_STATED GOAL_: Copy the material below word for word, from the line with "runtime: runtime -> pthread" to the line with "this consistently: consistently -> background", including both of those lines. Omit the pictures.

_TASK INPUT_:
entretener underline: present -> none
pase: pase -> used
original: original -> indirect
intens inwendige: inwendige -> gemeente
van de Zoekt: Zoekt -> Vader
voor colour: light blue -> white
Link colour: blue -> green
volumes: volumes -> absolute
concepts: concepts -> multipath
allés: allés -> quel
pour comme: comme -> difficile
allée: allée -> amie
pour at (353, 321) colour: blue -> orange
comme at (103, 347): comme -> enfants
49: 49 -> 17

--

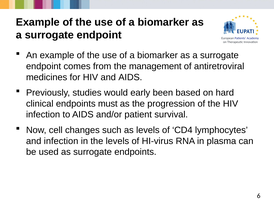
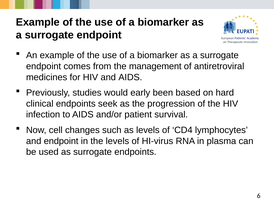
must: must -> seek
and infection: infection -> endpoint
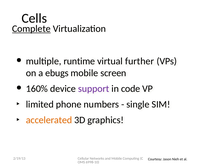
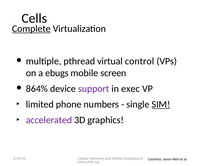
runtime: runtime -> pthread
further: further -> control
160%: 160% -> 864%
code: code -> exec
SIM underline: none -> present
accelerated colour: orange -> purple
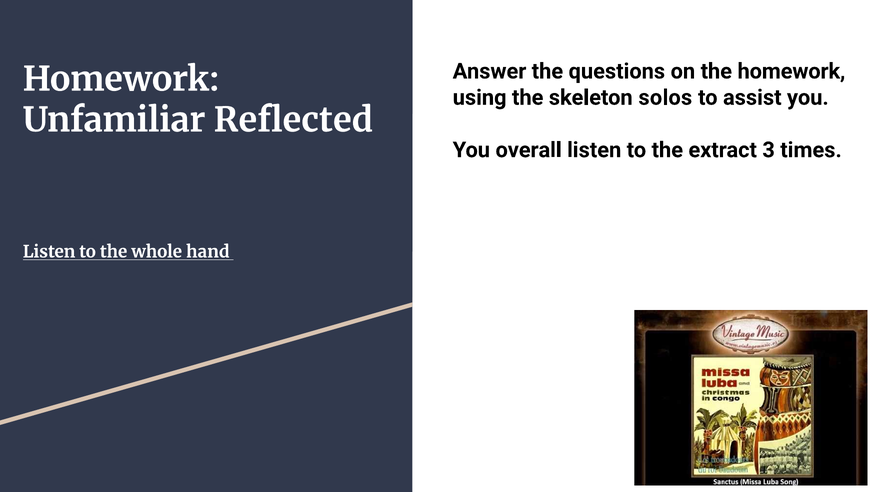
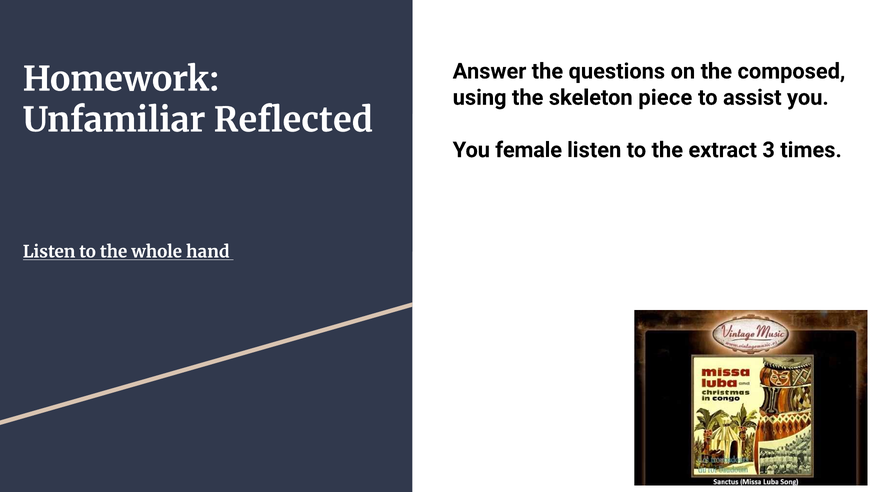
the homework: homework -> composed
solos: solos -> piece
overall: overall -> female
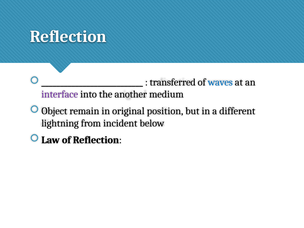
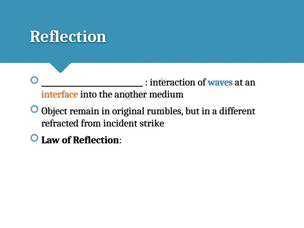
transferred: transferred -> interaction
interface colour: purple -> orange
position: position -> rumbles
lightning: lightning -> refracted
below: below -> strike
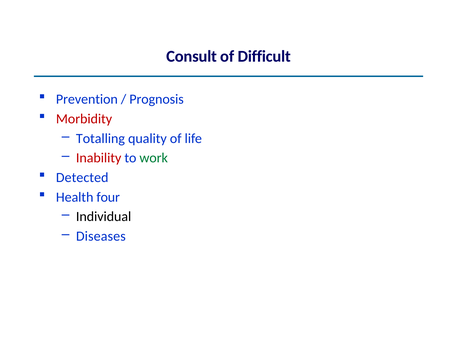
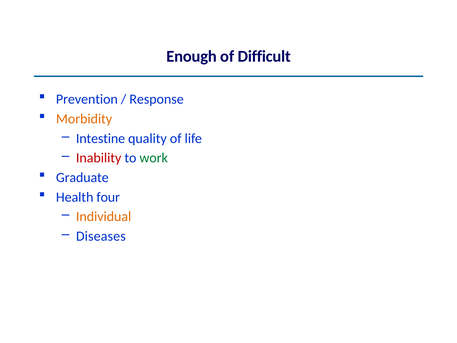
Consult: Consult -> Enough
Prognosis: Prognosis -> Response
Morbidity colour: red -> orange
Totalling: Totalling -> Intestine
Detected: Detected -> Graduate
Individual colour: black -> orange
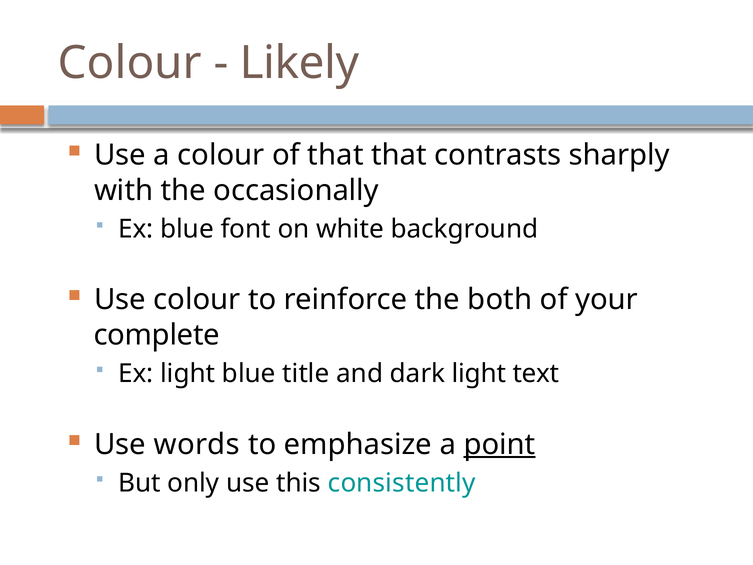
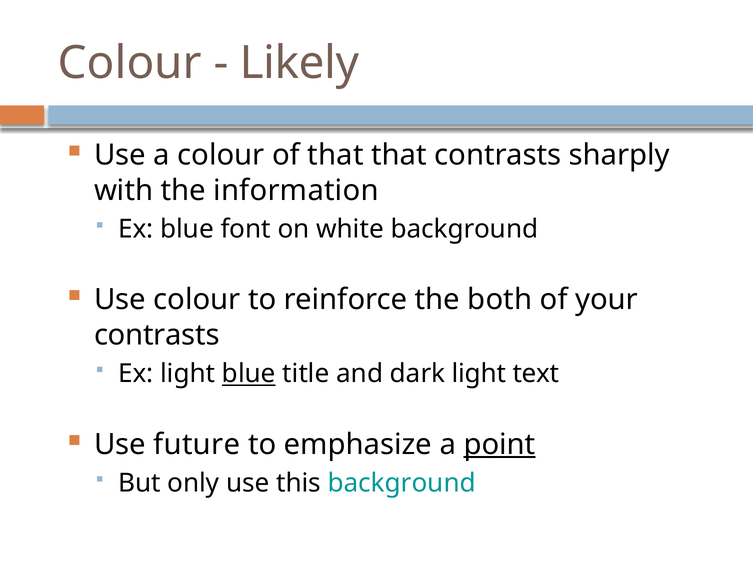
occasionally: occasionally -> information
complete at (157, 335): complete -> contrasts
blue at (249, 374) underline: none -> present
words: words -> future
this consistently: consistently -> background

_SOLUTION TO THE EXERCISE_:
runtime: runtime -> pthread
further: further -> control
160%: 160% -> 864%
code: code -> exec
SIM underline: none -> present
accelerated colour: orange -> purple
the homework: homework -> composed
solos: solos -> piece
overall: overall -> female
transferred: transferred -> interaction
interface colour: purple -> orange
position: position -> rumbles
lightning: lightning -> refracted
below: below -> strike
Consult: Consult -> Enough
Prognosis: Prognosis -> Response
Morbidity colour: red -> orange
Totalling: Totalling -> Intestine
Detected: Detected -> Graduate
Individual colour: black -> orange
occasionally: occasionally -> information
complete at (157, 335): complete -> contrasts
blue at (249, 374) underline: none -> present
words: words -> future
this consistently: consistently -> background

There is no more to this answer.